In political speech, when you hear someone talk about opening doors or making paths for the disenfranchised, that kind of talk is usually metaphorical, even in Birmingham.
However, for Witherspoon, simple things like traversing sidewalks or navigating through doors were real challenges. When she spoke about “access,” it wasn’t the trite political jargon for having clout at City Hall. Instead, she was speaking of things most people never notice, like whether there are curb cuts where the sidewalks end.
When she was elected to the city council in 2005, her arrival changed things at City Hall in real, physical ways as well as abstract, political ones. Doors had to be widened and mechanized, restrooms reconfigured, parking arrangements changed.
The Planning, Engineering and Permits office spends much of its time making private developers abide by these kinds of rules and regulations, making public places accessible for the impaired. However, when Witherspoon arrived at City Hall, that same department had to hold City Hall itself to those standards. City employees gutted the council anteroom to make space for a ramp. In a matter of weeks, the department had to reconfigure the council chambers to accommodate a wheelchair.
There was a nuance to these changes, though — a difference in imperative that’s difficult to explain. The city had already been under increasing political and legal pressure to make more facilities compliant with the Americans with Disabilities Act. But before Witherspoon’s arrival at City Hall, these requirements were a product of bureaucracy and red tape. The regulations were speculative in nature — in case of … then you have to … etc.
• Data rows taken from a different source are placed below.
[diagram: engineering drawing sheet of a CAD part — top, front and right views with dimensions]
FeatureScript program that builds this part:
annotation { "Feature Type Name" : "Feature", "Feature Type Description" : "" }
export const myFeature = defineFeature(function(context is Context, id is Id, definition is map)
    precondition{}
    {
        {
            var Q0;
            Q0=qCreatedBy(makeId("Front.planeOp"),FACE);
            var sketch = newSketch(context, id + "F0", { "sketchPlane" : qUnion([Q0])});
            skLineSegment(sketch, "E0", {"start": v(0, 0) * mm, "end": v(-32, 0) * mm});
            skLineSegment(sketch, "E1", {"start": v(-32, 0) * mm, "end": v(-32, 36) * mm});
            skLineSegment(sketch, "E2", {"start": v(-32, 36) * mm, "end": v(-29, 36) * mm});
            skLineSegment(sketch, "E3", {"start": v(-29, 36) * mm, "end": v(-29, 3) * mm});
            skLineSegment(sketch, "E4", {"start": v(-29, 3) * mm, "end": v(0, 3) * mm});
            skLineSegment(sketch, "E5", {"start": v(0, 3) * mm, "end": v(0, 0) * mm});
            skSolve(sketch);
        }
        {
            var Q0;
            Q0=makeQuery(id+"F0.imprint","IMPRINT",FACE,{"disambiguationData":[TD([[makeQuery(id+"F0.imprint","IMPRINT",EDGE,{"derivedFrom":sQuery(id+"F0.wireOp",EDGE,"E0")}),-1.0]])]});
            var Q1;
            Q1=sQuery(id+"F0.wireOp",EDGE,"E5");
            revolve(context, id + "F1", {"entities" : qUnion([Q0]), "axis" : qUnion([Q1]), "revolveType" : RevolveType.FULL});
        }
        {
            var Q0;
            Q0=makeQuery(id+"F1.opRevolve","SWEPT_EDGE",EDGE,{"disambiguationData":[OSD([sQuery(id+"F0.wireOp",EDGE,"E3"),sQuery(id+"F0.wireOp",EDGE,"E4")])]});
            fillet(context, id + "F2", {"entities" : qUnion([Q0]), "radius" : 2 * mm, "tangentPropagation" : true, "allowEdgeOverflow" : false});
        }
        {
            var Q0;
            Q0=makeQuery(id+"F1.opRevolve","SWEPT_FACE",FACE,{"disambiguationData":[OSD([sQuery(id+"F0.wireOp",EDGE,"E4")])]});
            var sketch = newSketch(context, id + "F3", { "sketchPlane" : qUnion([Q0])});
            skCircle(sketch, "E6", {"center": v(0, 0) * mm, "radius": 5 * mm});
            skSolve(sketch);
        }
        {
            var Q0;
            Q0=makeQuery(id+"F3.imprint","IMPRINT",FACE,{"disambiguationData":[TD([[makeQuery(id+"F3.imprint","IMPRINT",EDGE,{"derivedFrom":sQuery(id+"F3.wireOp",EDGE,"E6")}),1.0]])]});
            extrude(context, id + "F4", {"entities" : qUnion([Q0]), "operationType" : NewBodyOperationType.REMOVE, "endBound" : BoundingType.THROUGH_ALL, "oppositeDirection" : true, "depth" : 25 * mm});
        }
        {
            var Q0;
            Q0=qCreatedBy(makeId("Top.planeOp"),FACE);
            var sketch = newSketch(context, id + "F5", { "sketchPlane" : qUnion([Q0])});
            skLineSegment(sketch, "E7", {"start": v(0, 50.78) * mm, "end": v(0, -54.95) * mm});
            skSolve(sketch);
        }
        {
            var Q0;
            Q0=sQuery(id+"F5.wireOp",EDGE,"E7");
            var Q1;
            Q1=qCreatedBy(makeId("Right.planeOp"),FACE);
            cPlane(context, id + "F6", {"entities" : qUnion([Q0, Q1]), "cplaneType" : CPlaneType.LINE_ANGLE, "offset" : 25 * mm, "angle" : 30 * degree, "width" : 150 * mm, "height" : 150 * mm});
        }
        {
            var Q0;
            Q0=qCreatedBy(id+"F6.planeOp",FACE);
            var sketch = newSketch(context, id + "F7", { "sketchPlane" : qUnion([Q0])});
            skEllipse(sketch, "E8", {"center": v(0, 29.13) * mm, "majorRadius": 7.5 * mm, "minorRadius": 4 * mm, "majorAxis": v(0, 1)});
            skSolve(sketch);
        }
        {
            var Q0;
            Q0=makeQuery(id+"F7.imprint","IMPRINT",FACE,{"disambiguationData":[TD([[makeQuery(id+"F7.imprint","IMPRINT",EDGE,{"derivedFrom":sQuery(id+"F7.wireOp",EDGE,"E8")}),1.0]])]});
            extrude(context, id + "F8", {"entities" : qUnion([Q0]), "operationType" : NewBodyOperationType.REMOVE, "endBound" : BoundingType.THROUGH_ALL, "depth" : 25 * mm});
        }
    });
When Witherspoon arrived at City Hall, the motive for these changes was no longer speculative. The city didn’t have to alter City Hall in case a disabled candidate won office. Rather, the city had to change the building because a disabled candidate won office. Accessibility was no longer a matter of legal liability; it was a matter of her daily life.
Witherspoon gave the physically disabled access — the political kind — too. If someone came to a city council meeting with a complaint about accessibility issues, she listened the way no one had before her. Her presence made her colleagues more mindful of the challenges facing the disabled. She insisted developers do more than the legal minimum when making their buildings accessible.
Under the law, the city council has the power to fill a vacancy by appointment. In coming weeks, the councilors must determine how or if it will fill Witherspoon’s seat. Council elections are scheduled for August, subject to Justice Department approval. However, on Tuesday afternoon, replacing Councilor Witherspoon was the farthest thing from the other councilors’ minds.
As of Tuesday afternoon, funeral arrangements had not been announced.